1) Experimental drugs/treatments undergo Clinical Trials in France just like in the US. The major difference though is that under Phase 3 Trial, patients do not receive a placebo in France but the actual treatments (the Phase 3 in the US involves a placebo only group and a treatment only group). As a result Jacques would be enrolled in the Clinical Trial experimenting on the said treatment with the guarantee that he would not be stuck in a placebo group. FYI, Clinical Trial enrolled patients are a necessity to measure the efficacy and side effects of any experimental treatment. It always is a cost the health care system is willing to assume in view of that indispensable necessity. Such patients are selected based on (of course) their diagnosis being compatible with the therapeutic goal of the said experimental treatment.

So, in this situation if Jacques requested this treatment the government would immediately initiate a clinical trial in which some people would get the $20,000,000 treatment and some would not?

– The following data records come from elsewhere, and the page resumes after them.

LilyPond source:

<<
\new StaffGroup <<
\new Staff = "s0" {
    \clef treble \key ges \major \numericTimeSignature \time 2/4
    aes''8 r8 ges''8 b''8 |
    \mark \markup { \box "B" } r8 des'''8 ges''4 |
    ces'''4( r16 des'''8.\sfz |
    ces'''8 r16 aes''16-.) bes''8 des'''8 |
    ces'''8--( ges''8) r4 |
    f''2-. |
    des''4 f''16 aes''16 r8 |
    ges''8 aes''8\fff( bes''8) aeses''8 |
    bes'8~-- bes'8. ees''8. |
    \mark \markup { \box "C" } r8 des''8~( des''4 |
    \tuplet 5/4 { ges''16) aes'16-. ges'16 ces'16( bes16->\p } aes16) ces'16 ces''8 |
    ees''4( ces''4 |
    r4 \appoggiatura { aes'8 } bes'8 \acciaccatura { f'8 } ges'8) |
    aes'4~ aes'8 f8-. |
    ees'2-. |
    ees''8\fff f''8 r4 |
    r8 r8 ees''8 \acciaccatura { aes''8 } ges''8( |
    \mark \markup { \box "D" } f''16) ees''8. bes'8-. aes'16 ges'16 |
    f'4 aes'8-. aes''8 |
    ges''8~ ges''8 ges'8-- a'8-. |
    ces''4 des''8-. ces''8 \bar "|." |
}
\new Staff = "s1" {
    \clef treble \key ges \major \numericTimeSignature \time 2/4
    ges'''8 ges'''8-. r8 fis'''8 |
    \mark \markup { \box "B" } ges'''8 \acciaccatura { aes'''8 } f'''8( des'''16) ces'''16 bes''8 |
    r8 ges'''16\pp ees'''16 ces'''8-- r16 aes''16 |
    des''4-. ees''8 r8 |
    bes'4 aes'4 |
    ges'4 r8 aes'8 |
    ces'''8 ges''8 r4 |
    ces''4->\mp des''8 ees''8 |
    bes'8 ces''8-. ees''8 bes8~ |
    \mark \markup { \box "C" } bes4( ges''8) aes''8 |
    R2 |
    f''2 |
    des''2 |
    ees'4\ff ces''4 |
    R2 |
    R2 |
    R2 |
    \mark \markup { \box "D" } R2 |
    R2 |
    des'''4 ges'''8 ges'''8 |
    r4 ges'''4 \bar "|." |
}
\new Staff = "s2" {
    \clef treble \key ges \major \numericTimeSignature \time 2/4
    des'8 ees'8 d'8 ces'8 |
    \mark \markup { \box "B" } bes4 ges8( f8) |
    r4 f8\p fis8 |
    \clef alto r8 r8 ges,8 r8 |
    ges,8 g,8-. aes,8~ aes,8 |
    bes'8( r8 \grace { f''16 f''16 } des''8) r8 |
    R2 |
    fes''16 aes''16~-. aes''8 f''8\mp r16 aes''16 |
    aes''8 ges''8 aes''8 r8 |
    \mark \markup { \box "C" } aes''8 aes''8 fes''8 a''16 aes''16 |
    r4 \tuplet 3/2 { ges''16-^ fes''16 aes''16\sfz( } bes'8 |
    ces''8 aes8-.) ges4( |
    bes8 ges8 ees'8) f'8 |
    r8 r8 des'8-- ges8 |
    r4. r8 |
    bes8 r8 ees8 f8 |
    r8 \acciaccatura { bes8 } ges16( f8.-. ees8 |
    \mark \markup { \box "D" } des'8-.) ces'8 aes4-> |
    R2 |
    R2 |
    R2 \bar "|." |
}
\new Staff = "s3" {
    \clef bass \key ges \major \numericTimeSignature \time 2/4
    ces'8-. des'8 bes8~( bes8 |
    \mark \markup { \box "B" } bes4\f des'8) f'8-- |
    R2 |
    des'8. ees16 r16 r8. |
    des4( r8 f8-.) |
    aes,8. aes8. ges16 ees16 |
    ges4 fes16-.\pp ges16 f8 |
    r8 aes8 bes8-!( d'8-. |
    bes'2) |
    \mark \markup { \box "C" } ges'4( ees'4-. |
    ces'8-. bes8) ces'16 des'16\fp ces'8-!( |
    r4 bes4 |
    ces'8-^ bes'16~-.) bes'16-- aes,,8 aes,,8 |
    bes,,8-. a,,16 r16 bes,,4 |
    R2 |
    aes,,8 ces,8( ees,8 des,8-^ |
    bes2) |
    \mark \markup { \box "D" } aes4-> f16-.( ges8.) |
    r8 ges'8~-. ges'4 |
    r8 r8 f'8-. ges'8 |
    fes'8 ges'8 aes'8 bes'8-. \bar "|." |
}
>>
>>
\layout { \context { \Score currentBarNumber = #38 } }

Let's say the clinical trial occurs (FYI, Jacques didn't get the treatment and is dead.) and it shows that the treatment extends patient with similar conditions lives by 4 to 6 months.

Henri is later diagnosed with the same disease. Henri wants the treatment. Does the government pay $20,000,000 for Henri to get the treatment?
 
So, in this situation if Jacques requested this treatment the government would immediately initiate a clinical trial

You so silly, sabine never said anything about the government setting up special clinical trials.

in which some people would get the $20,000,000 treatment and some would not?

Let's say the clinical trial occurs (FYI, Jacques didn't get the treatment and is dead.) and it shows that the treatment extends patient with similar conditions lives by 4 to 6 months.

Henri is later diagnosed with the same disease. Henri wants the treatment. Does the government pay $20,000,000 for Henri to get the treatment?

Maybe you should first document a case where it costs $20,000,000 for an individual to get treatment for something . . . anything. Otherwise this argument of yours is about as sensible as the "what if minimum wage was $1,000,000/hr?" or "hey, if you don't like it then go out and build your own business to compete with (insert name of multinational conglomerate here)?" herping and derping.
 
You so silly, sabine never said anything about the government setting up special clinical trials.

See this article of punctuation you edited out: "?"

That's called a "question mark". It is used to indicate a question has been asked.

She said: "Experimental drugs/treatments undergo Clinical Trials in France just like in the US."

Since this was in response to my question about what would happen if Jacques requested this treatment I asked a clarifying question to confirm the two were related.

If not, I don't think the question of what happens when Jacques makes his request for treatment has yet been answered.